**Task 1:** In the documentation below, what should each element of the Dataset returned by `get_dataset` always be?

**Document text:**
--- begin ---

Following methods should be implemented in the subclass:

- `def __init__(self, args) -> None`
  - Initialize the task with command line arguments
  - `args` can be passed to `ArgumentParser.parse_args()` to parse remaining command line arguments
- `def generate_tasks(self) -> list`
  - Return a list of workload inputs, each element is a dictionary of the workload input
- `def is_executed(self, **kwargs) -> bool`
  - Check if the task has already been executed
  - `**kwargs` is the input of the task (contents released by `generate_tasks`)
- `def process(self, **kwargs) -> None`
  - Process the task
  - `**kwargs` is the input of the task (contents released by `generate_tasks`)

### Torch Task Vanilla V1 - [`KagurazakaVanillaTorchTaskV1`](./kagurazaka/task/torch_vanilla.py)

Following methods should be implemented in the subclass (for each section, choose one of the options):

**Model / Dataloader**

- `def load_model(self, device) -> None`: Load the model on a device
- `def get_dataset(self) -> Dataset`: Return a Dataset object, **each element should always be a dict**
- `def get_dataloader(self) -> DataLoader`: Return a DataLoader object

**Bookkeeping**

Option A - Easiest:

- `def is_each_executed(self, **kwargs) -> bool`
  - Check if the task has already been executed for each element in the batch
  - `**kwargs` is the input of the task (contents released from the result of dict in `dataset`)

Option B - If the above's expressiveness is not enough, i.e. check needs to done on the batch level, here is the second option:

- `def is_executed(self, batch) -> bool`
  - Check if the task has already been executed
  - `batch` is the input of the task (the batch got from the `dataloader`)

**Process**

Option A - Easiest:

- `def inference(self, device, batch_size, **batch) -> torch.Tensor | dict | list`
  - Inference the batch
  - `**batch` is the input of the task (the batch got from the `dataloader`)
  - return value can be a tensor, a dict, or a list
- `def postprocess_each(self, batch_idx, batch_size, **input_batch_and_result) -> None`
  - Postprocess each element in the batch
  - `**input_batch_and_result` consists of two parts
    - `**batch`: the input of the task (the batch got from the `dataloader`)
    - `result` (if `result` is a tensor or a list) or `**result` (if `result` is a dict): the result of the inference

Option B - If `postprocess_each` is not enough

* Replace `postprocess_each` in option A with `postprocess`
  * `def postprocess(self, batch_size, results, **batch) -> None`

Option C - If the whole stuff is not enough, i.e. you want to take over the whole process, here is the third option

* `def process(self, device, batch) -> None`
  * Only implement this method
  * `device` is the device to use
  * `batch` is the input of the task (the batch got from the `dataloader`)

## Task Template Decorators

Template decorators can help to simplify the task definition by providing a set of default methods and fields.

### Normal Task Template [`@moemoecue_normal`](./kagurazaka/template/task/normal.py)

Following compulsory methods can be omitted upon using the template decorator.

--- end ---

**Task 2:** Repeat the rows verbatim, starting at the beginning of the rows and ending at the line that contains "road 2 (residential): [(421,0),(511,202)]", with both of those lines included.

[Dataset entries]

--- begin ---

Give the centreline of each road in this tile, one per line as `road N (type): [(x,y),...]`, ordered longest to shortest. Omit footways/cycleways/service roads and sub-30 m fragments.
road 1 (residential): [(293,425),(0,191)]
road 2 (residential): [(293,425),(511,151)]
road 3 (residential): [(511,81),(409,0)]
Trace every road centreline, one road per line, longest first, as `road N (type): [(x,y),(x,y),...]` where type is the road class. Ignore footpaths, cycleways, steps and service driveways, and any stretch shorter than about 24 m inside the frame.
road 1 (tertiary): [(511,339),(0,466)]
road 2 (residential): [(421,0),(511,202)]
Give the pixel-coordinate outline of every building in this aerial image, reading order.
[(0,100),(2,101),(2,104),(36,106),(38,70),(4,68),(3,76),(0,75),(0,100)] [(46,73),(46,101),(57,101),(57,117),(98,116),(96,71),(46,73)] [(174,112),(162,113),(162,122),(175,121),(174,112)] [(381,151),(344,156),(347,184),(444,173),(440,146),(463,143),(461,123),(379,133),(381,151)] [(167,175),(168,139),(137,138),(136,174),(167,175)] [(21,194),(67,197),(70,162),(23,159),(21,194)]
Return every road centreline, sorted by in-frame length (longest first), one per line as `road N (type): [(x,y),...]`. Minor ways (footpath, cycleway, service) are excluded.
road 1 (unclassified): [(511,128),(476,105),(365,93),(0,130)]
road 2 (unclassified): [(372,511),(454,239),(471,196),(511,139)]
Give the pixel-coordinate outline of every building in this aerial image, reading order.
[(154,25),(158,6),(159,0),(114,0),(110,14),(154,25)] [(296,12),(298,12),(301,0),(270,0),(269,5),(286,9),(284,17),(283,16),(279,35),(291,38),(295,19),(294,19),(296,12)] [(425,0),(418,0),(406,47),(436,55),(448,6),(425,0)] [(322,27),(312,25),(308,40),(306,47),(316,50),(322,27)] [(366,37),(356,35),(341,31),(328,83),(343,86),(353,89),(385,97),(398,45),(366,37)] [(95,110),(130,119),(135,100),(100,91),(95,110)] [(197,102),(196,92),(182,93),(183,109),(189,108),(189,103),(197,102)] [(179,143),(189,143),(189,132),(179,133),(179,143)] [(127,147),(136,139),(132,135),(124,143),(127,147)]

--- end ---

**Exercise result 1:** Each element should always be a dict.

**Exercise result 2:**
Give the centreline of each road in this tile, one per line as `road N (type): [(x,y),...]`, ordered longest to shortest. Omit footways/cycleways/service roads and sub-30 m fragments.
road 1 (residential): [(293,425),(0,191)]
road 2 (residential): [(293,425),(511,151)]
road 3 (residential): [(511,81),(409,0)]
Trace every road centreline, one road per line, longest first, as `road N (type): [(x,y),(x,y),...]` where type is the road class. Ignore footpaths, cycleways, steps and service driveways, and any stretch shorter than about 24 m inside the frame.
road 1 (tertiary): [(511,339),(0,466)]
road 2 (residential): [(421,0),(511,202)]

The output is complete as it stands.